О политике Верди больше не говорит. Он отказывается следить за международными и внутренними событиями, не понимает их. Он уверен, что итальянцы никогда не поумнеют. Они рождены легкомысленными путаниками. Какое несчастье произошло в Адуа[71] — почти четыре тысячи человек погибло. Бойня. И его друг Криспи вынужден был уйти в отставку, распрощавшись с мечтой стать министром. В разговорах о том о сем с Пеппиной, в воспоминаниях о былом, за игрой в карты, немного в работе над «Стабат матер» проходит и это лето в Сант-Агате. Зимой супруги Верди уезжают в Геную, и здесь тоже все идет как обычно. Приходит в гости Де Амичис с женой, бывает и Эдоардо Маскерони — он дирижирует в этом сезоне в «Карло Феличе». О чем-то беседуют, пьют кофе. Верди любопытен, расспрашивает о новых книгах, о популярных авторах. Что говорят об этом Д’Аннунцио? «Наслаждение» он купил. Своего мнения не высказывает. Время идет, и они с Пеппиной стареют все больше. Иногда у него появляется какой-то назойливый шум в ушах или легкое головокружение. Он приглашает врача, тот говорит, что беспокоиться не о чем. Кончается и 1896 год — счастья всем, глоток шампанского, скромный тост за здоровье Пеппины и слуг. Никаких празднеств, никакого ужина — не время для таких вещей.

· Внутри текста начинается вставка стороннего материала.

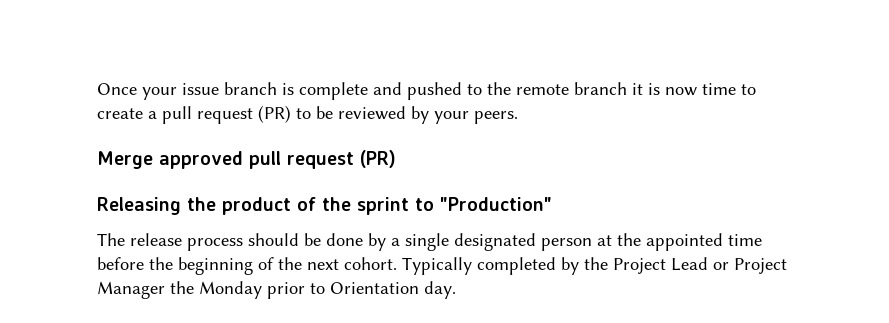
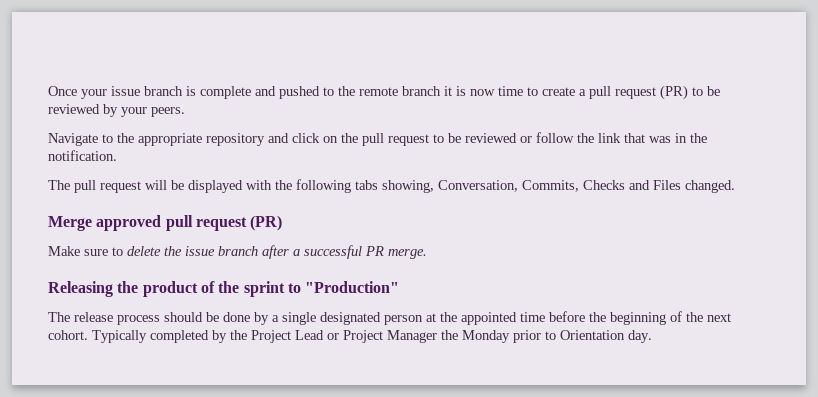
(518, 117) none -> [48,132,707,146] [48,150,117,161] [48,179,735,193] // Navigate to the appropriate repository and click on the pull request to be reviewed or follow the link that was in the notification. // The pull request will be displayed with the following tabs showing, Conversation, Commits, Checks and Files changed.
(396, 159) none -> [48,245,427,259] // Make sure to delete the issue branch after a successful PR merge.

Начало 1897 года проходит спокойно. Все нормально, без каких-либо изменений. То нездоровится ему, то болеет Пеппина. У него очень плохое настроение, он чувствует себя совсем слабым и усталым: «Зрение ослабело, не вижу, как прежде. И слышу плохо. И ноги перестали держать. Поэтому не читаю, не играю, не пишу и скучаю. Увы! Так и должно быть!» Раз уж так должно быть, лучше смириться и жить тихо, не жаловаться. Но на это он не способен.

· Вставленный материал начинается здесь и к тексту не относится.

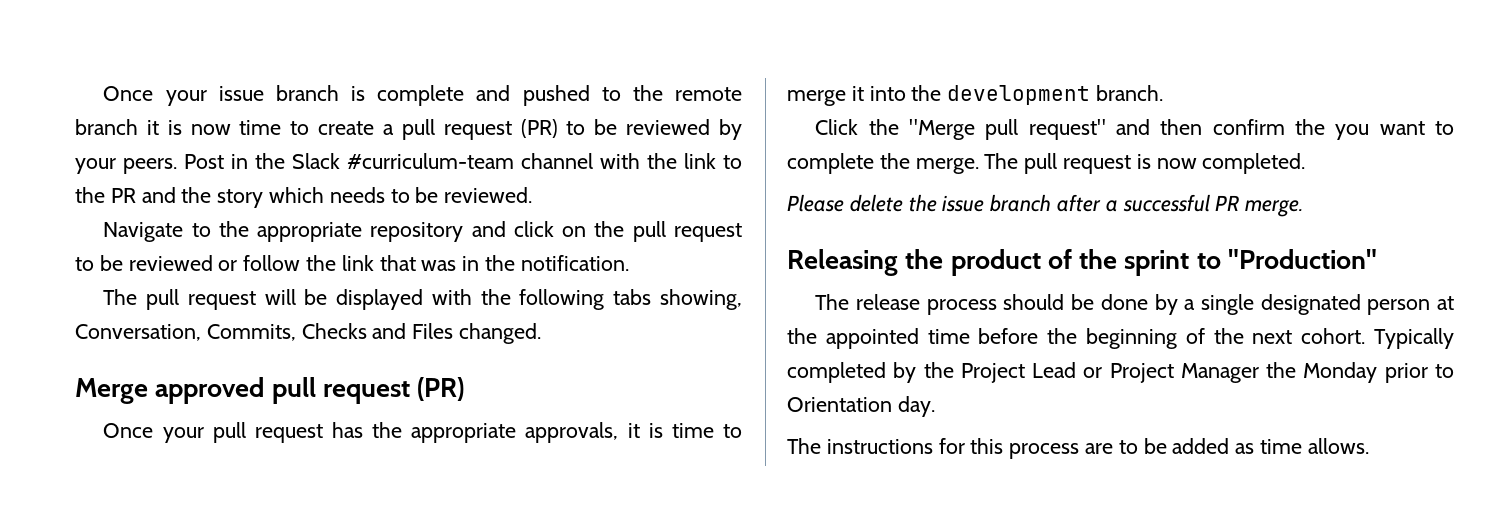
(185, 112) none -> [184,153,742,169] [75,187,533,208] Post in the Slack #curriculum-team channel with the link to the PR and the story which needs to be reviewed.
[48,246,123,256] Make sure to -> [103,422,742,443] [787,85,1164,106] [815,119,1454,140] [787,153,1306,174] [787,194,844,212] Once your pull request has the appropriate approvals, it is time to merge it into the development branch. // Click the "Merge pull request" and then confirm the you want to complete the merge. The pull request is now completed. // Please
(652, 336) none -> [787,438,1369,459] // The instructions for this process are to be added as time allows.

Здоровье жены беспокоит его все больше. Она болеет все чаще, а осенью, когда начинаются холода, ей становится совсем плохо. Верди испуган, как никогда, он подбадривает жену, ухаживает за ней, не отходит ни на шаг. Пеппина растрогана, видя, что ее Медведь, хоть и старый совсем, из кожи вон лезет, чтобы достать то, что ей хочется, и так ласков с нею. В такие минуты Верди смешон, даже немного комичен. Состояние Стреппони ухудшается. Она с трудом дышит, совсем обессилела, лицо бледное, изможденное. 14 ноября 1897 года — холодно, пасмурно, моросит дождь — наступает кризис. Пеппина при смерти, жить ей осталось считанные часы. Она дышит все тяжелее, то и дело обращает взгляд к Верди и видит, как он убит, измучен, растерян и беспомощен. В четыре часа дня — на улице уже темно — Стреппони вздыхает последний раз, голова ее падает на подушку, и она тихо умирает. Верди окаменел от горя, а потом заплакал, как ребенок, громко, навзрыд, содрогаясь. Приезжают друзья — Штольц, Рикорди, приходит врач, все окружают его. Верди осматривается и молчит, он испуган — и это все друзья, что остались у него? А остальные? Умерли, все умерли. Нет, он определенно живет слишком долго, нельзя быть таким старым, как он. Лучше было бы кончить и уйти, как это сделала Пеппина. Камиллу Беллегу, приславшему соболезнование, он отвечает: «Бедный маэстро!.. Да, бедный, очень бедный!!. После полувековой совместной жизни я один, один, один; без семьи, в ужасающем одиночестве… и мне 85 лет!!.» Теперь за ним ухаживает Мария Верди-Каррара, приемная дочь, которую маэстро и Джузеппина взяли на воспитание еще в 1867 году. Верди бродит по комнатам виллы, таким огромным, таким пустым и холодным. Они кажутся ему враждебными. Смотрит на цветастые занавески, которые повесила Пеппина, чтобы не видеть скучного зимнего пейзажа за окном — безлюдную равнину и голые деревья. Он одинок, отчаянно одинок.